Taylor Schilling stars as Piper Chapman, a white, upper-middle-class woman who lands in prison for her involvement in drug trafficking ten years ago in her post-Smith College lesbian days. Oh, and this show from “Weeds” creator Jenji Kohan is based on a true story.

Schilling brings an Aimee Mann quality to Chapman. We meet her as a delicate, privileged, woman who is engaged to a man by the time she’s sentenced. She gets dropped into a world she has no skills to navigate, one occupied by people who haven’t had a life as easy as she has had. Whiteness and wealth play a big part in how Chapman is treated, both by guards and other inmates.

The show offers a lot of commentary on sex, race and class and, so far, it’s really well done. (I’m only five episodes in because I have a job and need to sleep. What I really want to do is crank up the A/C and slam through the series.)

What makes Chapman relatable to me, aside from the Smith College thing, is that she is clearly freaking out and totally devastated, but tries to avoid throwing herself a pity party. Relatable might be me being generous to myself. I would totally have a pity party, but I like to think I’d try to handle it as she did, holding back tears and trying to act normal and, in my better moments, accepting the fact that I had done this to myself.

As she sets off to jail, she does what many white ladies who insist on organic produce would—she keeps it light by saying things like, “I’m going to get really buff in there.” In an early episode after a foot-in-mouth situation leaves her hungry, she thinks back to her experience with the master cleanse. We can see that she’s thinking: I starved myself voluntarily? What the fuck was I thinking?

While the show is mostly from Chapman’s point of view, it’s the other characters who shine. It would have been easy to create a cast of caricatures, but that doesn’t happen here. Lea DeLaria nails it as Big Boo, the resident butch. I am thrilled to see Natasha Lyonne on screen again with her weirdly winning combination of frankness and warmth. One of the most interesting characters in terms of how others relate to her is Sophia, a transgender woman who does hair for the inmates, played by transgender actress Laverne Cox.

Reemerging on the scene is Laura Prepon. Gone is her signature red hair from her “That ’70s Show” days—and most of her eyebrows. The over-plucked early ’90s throwback brows play strangely with the glasses, but it all comes together to transform her into someone who belongs—but doesn’t.

Belonging is a huge theme in this show—starting with the question of whether each woman belongs in jail. Interwoven into each episode are the stories of how all of these women ended up incarcerated.
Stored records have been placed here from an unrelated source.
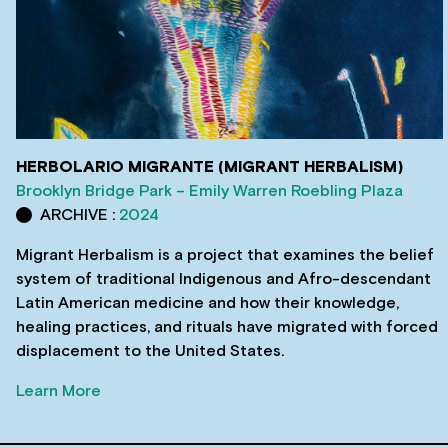
HERBOLARIO MIGRANTE (MIGRANT HERBALISM)
Brooklyn Bridge Park – Emily Warren Roebling Plaza
ARCHIVE :
2024
Migrant Herbalism is a project that examines the belief
system of traditional Indigenous and Afro-descendant
Latin American medicine and how their knowledge,
healing practices, and rituals have migrated with forced
displacement to the United States.
Learn More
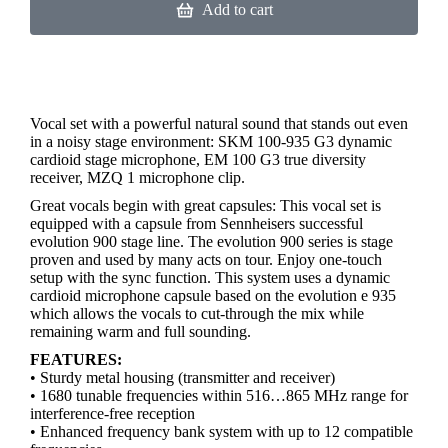
Add to cart
Vocal set with a powerful natural sound that stands out even
in a noisy stage environment: SKM 100-935 G3 dynamic
cardioid stage microphone, EM 100 G3 true diversity
receiver, MZQ 1 microphone clip.
Great vocals begin with great capsules: This vocal set is
equipped with a capsule from Sennheisers successful
evolution 900 stage line. The evolution 900 series is stage
proven and used by many acts on tour. Enjoy one-touch
setup with the sync function. This system uses a dynamic
cardioid microphone capsule based on the evolution e 935
which allows the vocals to cut-through the mix while
remaining warm and full sounding.
FEATURES:
• Sturdy metal housing (transmitter and receiver)
• 1680 tunable frequencies within 516…865 MHz range for
interference-free reception
• Enhanced frequency bank system with up to 12 compatible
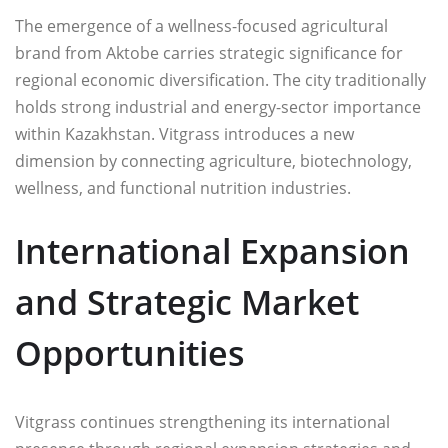
The emergence of a wellness-focused agricultural
brand from Aktobe carries strategic significance for
regional economic diversification. The city traditionally
holds strong industrial and energy-sector importance
within Kazakhstan. Vitgrass introduces a new
dimension by connecting agriculture, biotechnology,
wellness, and functional nutrition industries.
International Expansion
and Strategic Market
Opportunities
Vitgrass continues strengthening its international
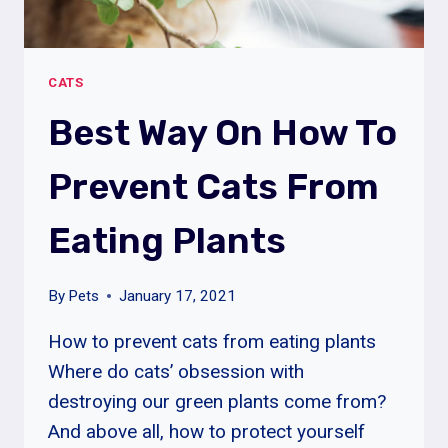
CATS
Best Way On How To
Prevent Cats From
Eating Plants
By
Pets
January 17, 2021
How to prevent cats from eating plants
Where do cats’ obsession with
destroying our green plants come from?
And above all, how to protect yourself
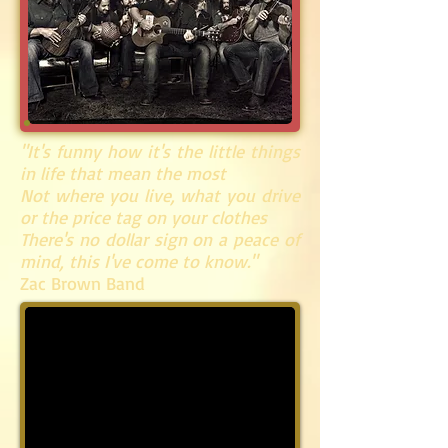
"It's funny how it's the little things
in life that mean the most
Not where you live, what you drive
or the price tag on your clothes
There's no dollar sign on a peace of
mind, this I've come to know."
Zac Brown Band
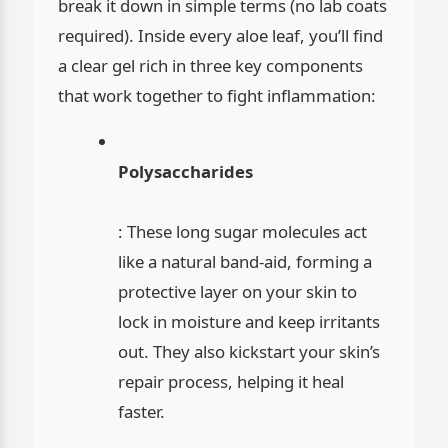
break it down in simple terms (no lab coats
required). Inside every aloe leaf, you’ll find
a clear gel rich in three key components
that work together to fight inflammation:
Polysaccharides
: These long sugar molecules act
like a natural band-aid, forming a
protective layer on your skin to
lock in moisture and keep irritants
out. They also kickstart your skin’s
repair process, helping it heal
faster.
Some have been unable to escape fates that were seemingly predetermined by class, race and circumstance; others made bad choices out of desperation. Some are just criminals.

What’s interesting about this approach is that, as viewers, we don’t hear the version they would share with Chapman or each other. We get glimpses into their lives that aren’t filtered through anyone else’s lens or edited by the character to shape a listener’s opinion. Instead, we’re transported back to their lives on the outside in flashbacks.

Another interesting theme is family. Who is your family while you’re locked up? How do you create a new family? Who will wait for you on the outside? Who can you trust, if anyone?

From guard gropings to relationship craziness, this show really has it all in terms of drama. But it has so much more in the way it explores classism, racism and sexism. I only hope that as “Orange Is the New Black” progresses, it doesn’t go the way of “Weeds” and turn from something thought-provoking and layered into something campy and over the top.